Italian press: Nuncio Pennacchio – diplomat, missionary, “globetrotter of the faith”

 

Eleven diplomatic missions, carried out on five continents and entrusted by three popes. A diplomat and a missionary, ready to follow Christ to the ends of the world, a veritable “globetrotter of the faith” – Archbishop Salvatore Pennacchio, Apostolic Nuncio to Poland, has been appointed President of the Pontifical Ecclesiastical Academy in Rome. This is how Angelo Scelzo describes the prelate in Mattino di Napoli daily.

After 44 years of living on the road, Archbishop Salvatore Pennacchio returns to the Eternal City to share his experience and expertise with priests who are preparing for ministry in the Vatican diplomacy.

Pope Francis has invariably repeated to apostolic nuncios: “always keep your suitcase at hand.” As Angelo Scelzo observes, when we look closely at the prelate’s curriculum vitae and the number of posts he has been assigned to, the Apostolic Nuncio to Poland Archbishop Pennacchio has only rarely had the time to unpack his suitcase.

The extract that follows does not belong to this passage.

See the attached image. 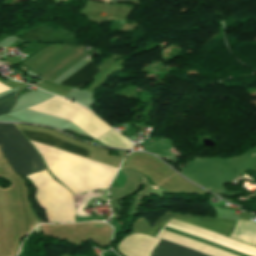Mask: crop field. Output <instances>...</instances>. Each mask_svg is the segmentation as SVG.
Wrapping results in <instances>:
<instances>
[{"label":"crop field","mask_w":256,"mask_h":256,"mask_svg":"<svg viewBox=\"0 0 256 256\" xmlns=\"http://www.w3.org/2000/svg\"><path fill=\"white\" fill-rule=\"evenodd\" d=\"M173 218H176L178 220L184 221L186 223H189V224H192V225H195V226H198V227L210 230V231H214L217 234H220L225 237L231 227L230 224H226V223H222V222H218V221H214V220H210V219H205V218H197V217H193V216L176 215ZM173 218H171V220L169 222L179 225L181 227L187 228L189 230L195 231L197 233L203 234L205 236L211 237L213 239L219 240L221 242L229 243V244L238 246L240 248L256 252L255 247H251V246L245 245L243 243L237 242L235 240L222 237L220 235L215 234L214 232H210V231L183 223V222L175 220ZM171 223H168L167 226H170L172 228L181 230V231L189 233L191 235L200 237L202 239L214 242L216 244L225 246L227 248L234 249V250H237L240 252H244V253L256 256L255 252L246 251V250L240 249V248L232 246V245L221 243L219 241L213 240L211 238L205 237L203 235H200L195 232L189 231L187 229L181 228L179 226L173 225ZM158 236L163 239H166L171 242L189 247L191 249H194V250H197V251H200L203 253H206L211 256H235L230 253L221 251L219 249L213 248L211 246H208L203 243L197 242L195 240L186 238L184 236L178 235L176 233L170 232L165 229H163ZM163 239H161L158 242L155 249L152 251V253H151L152 256H208L206 254L191 250L189 248L171 243V242L163 240Z\"/></svg>","instance_id":"obj_1"},{"label":"crop field","mask_w":256,"mask_h":256,"mask_svg":"<svg viewBox=\"0 0 256 256\" xmlns=\"http://www.w3.org/2000/svg\"><path fill=\"white\" fill-rule=\"evenodd\" d=\"M85 55L86 54L79 49L68 47L32 70L49 80H54Z\"/></svg>","instance_id":"obj_3"},{"label":"crop field","mask_w":256,"mask_h":256,"mask_svg":"<svg viewBox=\"0 0 256 256\" xmlns=\"http://www.w3.org/2000/svg\"><path fill=\"white\" fill-rule=\"evenodd\" d=\"M157 241L142 234H132L118 245V250L125 256H148Z\"/></svg>","instance_id":"obj_4"},{"label":"crop field","mask_w":256,"mask_h":256,"mask_svg":"<svg viewBox=\"0 0 256 256\" xmlns=\"http://www.w3.org/2000/svg\"><path fill=\"white\" fill-rule=\"evenodd\" d=\"M28 139L46 144L70 153H74L83 157H88L89 150L82 149L75 145H72L64 140L56 138L54 136L31 130H20Z\"/></svg>","instance_id":"obj_5"},{"label":"crop field","mask_w":256,"mask_h":256,"mask_svg":"<svg viewBox=\"0 0 256 256\" xmlns=\"http://www.w3.org/2000/svg\"><path fill=\"white\" fill-rule=\"evenodd\" d=\"M171 214L166 213L165 216L163 218L160 219V221L155 225V227L151 230V232L149 233V235H155V233L157 232V230L164 224V222L169 218ZM166 223V222H165Z\"/></svg>","instance_id":"obj_9"},{"label":"crop field","mask_w":256,"mask_h":256,"mask_svg":"<svg viewBox=\"0 0 256 256\" xmlns=\"http://www.w3.org/2000/svg\"><path fill=\"white\" fill-rule=\"evenodd\" d=\"M119 1H127V0H111L110 3H116V2H119Z\"/></svg>","instance_id":"obj_10"},{"label":"crop field","mask_w":256,"mask_h":256,"mask_svg":"<svg viewBox=\"0 0 256 256\" xmlns=\"http://www.w3.org/2000/svg\"><path fill=\"white\" fill-rule=\"evenodd\" d=\"M92 60L80 68L78 71L73 73L71 76L66 78L60 83L63 86H80L89 81L97 72H99Z\"/></svg>","instance_id":"obj_6"},{"label":"crop field","mask_w":256,"mask_h":256,"mask_svg":"<svg viewBox=\"0 0 256 256\" xmlns=\"http://www.w3.org/2000/svg\"><path fill=\"white\" fill-rule=\"evenodd\" d=\"M17 98V91L0 97V115L8 113Z\"/></svg>","instance_id":"obj_8"},{"label":"crop field","mask_w":256,"mask_h":256,"mask_svg":"<svg viewBox=\"0 0 256 256\" xmlns=\"http://www.w3.org/2000/svg\"><path fill=\"white\" fill-rule=\"evenodd\" d=\"M0 147L13 171L24 176L44 170L30 143L14 124H0Z\"/></svg>","instance_id":"obj_2"},{"label":"crop field","mask_w":256,"mask_h":256,"mask_svg":"<svg viewBox=\"0 0 256 256\" xmlns=\"http://www.w3.org/2000/svg\"><path fill=\"white\" fill-rule=\"evenodd\" d=\"M97 140L103 142L108 146L121 149H131L133 147V144L129 140H127L125 137H123L113 129Z\"/></svg>","instance_id":"obj_7"}]
</instances>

The list of countries in which Archbishop Pennacchio has worked is indeed long. His first independent assignment in 1999 was to Rwanda, a country on the threshold of the difficult process of reconciliation between the Tutsi and Hutu tribes after a massacre which has left more than a million people dead.

Subsequently, for thirteen years, the Archbishop worked between Thailand, Singapore and Cambodia, with an apostolic delegation extended to Myanmar, Laos, Malaysia and Brunei. In 2010, before returning to Europe, he was head of the nunciature in India and Nepal.

His last post was Poland, where until yesterday he carried out a difficult mission at the border between Europe and Ukraine resisting the Russian invasion.

If we add to this the years prior to his episcopal ordination, we see a true nuncio, a “globetrotter of the faith.” Archbishop Pennacchio began his diplomatic mission as early as 1979 in Panama, followed by Ethiopia, Australia, Turkey, Egypt, former Yugoslavia and Ireland, highlights Angelo Scelzo.

He has seen different countries and different worlds, presenting a remarkable variety of challenges for the Church and its representatives. The war in the former Yugoslavia, the drama of drought and famine in Ethiopia, the tensions caused by liberation theology in Panama, the patient confrontation with the Islamic world from countries in the Middle and Far East, or the drama of the victims of violence and war in Rwanda or Ukraine.

As Angelo Scelzo points out, it is the personality of the nuncio-missionary, who serves generously his neighbour both at the negotiating table, where he is calm and composed, and even more so being close to the suffering, that makes him an extraordinary figure. “It is the Neapolitan generosity of a man who shares in an extraordinary way with those in need that is the most prominent feature of his character.”

In a letter to the Polish Catholics after his appointment was announced, Archbishop Pennacchio wrote: “I take with me unforgettable memories of eleven diplomatic missions on five continents, entrusted to me by three Popes, St. John Paul II, Benedict XVI and Francis, to whom I am immensely grateful.”

“Often he would pack his bags, but even more often did the nuncio from Naples leave his heart in the places to which the Pope sent him. (…) In Piazza della Minerva, he would have to step up to the cathedral and introduce future nuncios of the Holy See to the +diplomatic career+. But the fundamental +textbook+ will certainly be his witness. A suitcase always at hand and a heart always open and warm. These, in the end, will be the +tools of the craft+ that the nuncio from Naples will first of all show to his students,” notes Angelo Scelzo.